There are a few choice quotes from Bauby's text that I'd like to share:

[page 16] Since the demarcation line [of his paralysis] runs across my mouth, I can only half-smile, which fairly faithfully reflects my ups and downs.
In the following section, Bauby relates his imaginary relationship with the Empress Eugénie, wife of Napoléon III , whose marble bust graces the corridor of the Naval Hospital, Berck-sur-Mer, whose patroness she is. One day as he stares in her stained glass image, he notices an unknown face in the reflection. With a twisted mouth, damaged nose, one eye sewn shut, the other wide open, the floating head seems "to have emerged from a vat of formaldehyde."

[page 25] For a moment I stared at that dilated pupil, before I realized it was only mine. Whereupon a strange euphoria came over me. Not only was I exiled, paralyzed, mute, half deaf, deprived of all pleasures, and reduced to the existence of a jellyfish, but I was also horrible to behold. There comes a time when the heaping up of calamities brings on uncontrollable nervous laughter - when, after a final blow from fate, we decide to treat it all as a joke. My jovial cackling at first disconcerted Eugénie, until she herself was infected by my mirth. We laughed until we cried. The municipal band then struck up a waltz, and I was so merry that I would willingly have risen and invited Eugénie to dance, had such a move been fitting. We would have whirled around miles of floor. Ever since then, whenever I go through the main hall, I detect a hint of amusement in the empress's smile.


Bauby had often read Alexander Dumas' The Count of Monte Cristo, the last time was shortly before his stroke, during which he had thought a lot about Grandpapa Noirtier, the first character in literature with "locked-in syndrome". He toyed with the idea of writing an updated story of the character. Suspecting now that his attempted affront to the great novel somehow led to his current condition, he says:

[page 48] To foil the decrees of fate, I am now planning a vast saga in which the key witness is not a paralytic but a runner. You never know. Perhaps it will work.
In another poignant reminder of how a severe handicap can drastically change one's life, here is Bauby's recollection of the Father's Day he spends with his children Théophile and Céleste:

[page 70] Today is Father's Day. Until my stroke, we had felt no need to fit this made-up holiday into our emotional calendar. But today we spend the whole of the symbolic day together, affirming that even a rough sketch, a shadow, a tiny fragment of a dad is still a dad.

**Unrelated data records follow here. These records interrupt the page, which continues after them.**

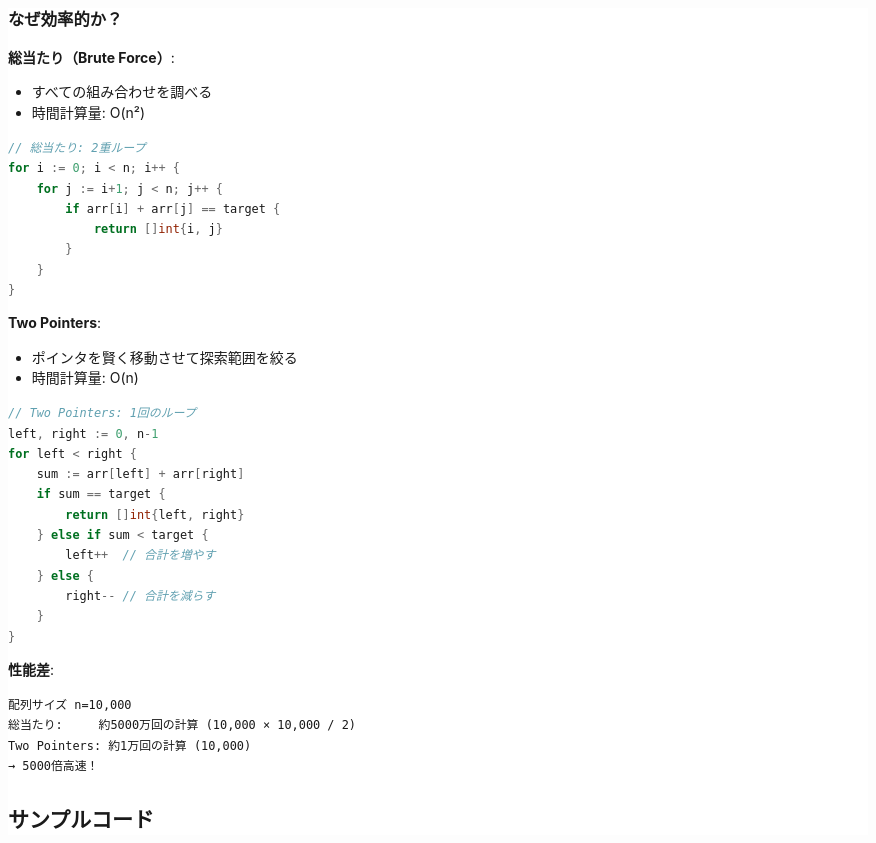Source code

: 
### なぜ効率的か？


**総当たり（Brute Force）**:

- すべての組み合わせを調べる
- 時間計算量: O(n²)

```go
// 総当たり: 2重ループ
for i := 0; i < n; i++ {
    for j := i+1; j < n; j++ {
        if arr[i] + arr[j] == target {
            return []int{i, j}
        }
    }
}

```


**Two Pointers**:

- ポインタを賢く移動させて探索範囲を絞る
- 時間計算量: O(n)

```go
// Two Pointers: 1回のループ
left, right := 0, n-1
for left < right {
    sum := arr[left] + arr[right]
    if sum == target {
        return []int{left, right}
    } else if sum < target {
        left++  // 合計を増やす
    } else {
        right-- // 合計を減らす
    }
}

```


**性能差**:


```text
配列サイズ n=10,000
総当たり:     約5000万回の計算 (10,000 × 10,000 / 2)
Two Pointers: 約1万回の計算 (10,000)
→ 5000倍高速！

```


## サンプルコード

In his room he receives mail and his nurses hold the letters spread out before him so he can read them. He takes notice of a curious phenomenon that others would do well to notice: if one is superficial in conversation about one's thoughts, others will not reveal the depths of their thoughts.


[page 83] Some of them are serious in tone, discussing the meaning of life, invoking the supremacy of the soul, the mystery of every existence. And by a curious reversal, the people who focus most closely on these fundamental questions tend to be people I had known only superficially.


Near the end of the book, Bauby is reduced to examining the contents of the half-opened purse of his stenographic assistant, Claude. Napkins, folded franc notes, metro tickets, keys, "keys" he thinks:


[page 131-132] Does the cosmos contain keys for opening up my diving bell? A subway line with no terminus? A currency strong enough to buy my freedom back? We must keep looking. I'll be off now.


Thus he ends the book. On the book jacket it says, "Jean-Dominque Bauby died two days after the French publication of his book. The Diving Bell and the Butterfly is a lasting testament to life."